San Nicola la Strada - San Marco Evangelista

Due rom dormono nel parco Sccac, residenti protestano

 SAN NICOLA LA STRADA. Chi sotto le grate a terra, chi a ridosso del muro, chi a pochi metri dalla banchina dei binari ferroviari, chi nei vagoni dei treni merci o passeggeri.

Sono molti i senza fissa dimora, nomadi, rom, extracomunitari, che, quotidianamente debbono trovare un posto dove dormire. Così, durante l’estate, si ritrovano molti ragazzi a dormire per strada di notte, approfittando anche delle serate afose e calde. Dormono, invece, da circa due settimane presso il parco Sccac due rom, un ragazzo non oltre i vent’anni ed una ragazza che dall’aspetto sembra essere minorenne.

Il Parco Sccac, che ha offerto “asilo per la notte” ai due ragazzi, si trova sul Viale Carlo III, all’altezza dell’Hotel “Serenella”. I due nomadi arrivano la notte tardi e vanno via intorno alle 6.00-6.30 prima che i residenti del parco li possano vedere. Hanno trovato rifugio nella parte sottostante del parco che ospita un vetraio ed un officina di riparazione auto. Vicino al muro di cinta c’è un piccolo marciapiede a ridosso del quale è parcheggiata da molto tempo un’auto familiare. Tra l’auto ed il muro, sul marciapiede, i due si sono ricavati lo spazio necessario (come si vede nella foto) per dormire abbracciati l’uno all’altro. La mattina quando si svegliano mettono il materassino vicino al muro di cinta ed i cartoni sotto l’auto parcheggiata.

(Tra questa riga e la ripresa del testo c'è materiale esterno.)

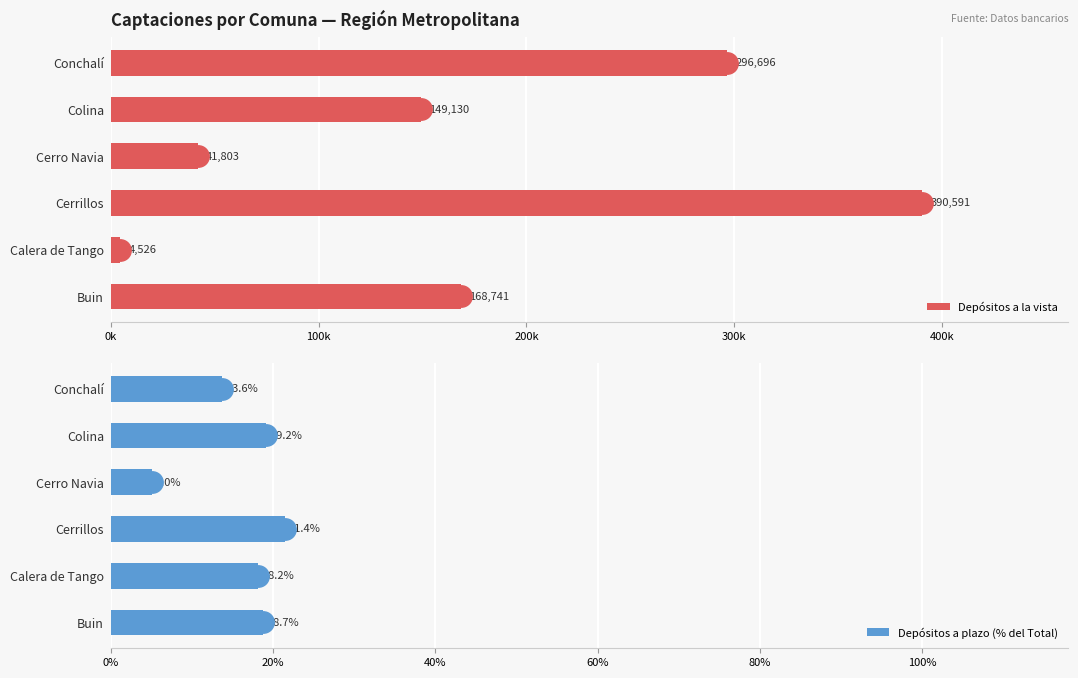

The Depósitos a plazo (% del Total) series shows 12.0 at Buin. True or false?

False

I residenti, comunque, sono preoccupati. I rom, purtroppo,da queste parti non godono dibuona nomea. Furti in appartamenti, abilità nello sfilare i portafogli senza che nessuno se ne accorga e, qualcuno, è stato anche accusato di aver tentato di rapire bambini, come è accaduto alcune settimane or sono alla stazione della Metropolitana di Piazza Amedeo a Napoli.

“Non siamo razzisti” – afferma la proprietaria di un appartamento della zona. “Per noi gli extracomunitari sono brave persone, ma gli zingari no, quando li incontriamo per strada ci viene spontaneo proteggere ancora di più la nostra borsa ed i nostri figli. È una vergogna – dice – non se ne può più. Ora vengono a dormire anche nel parco. E nessuno delle istituzioni interviene”.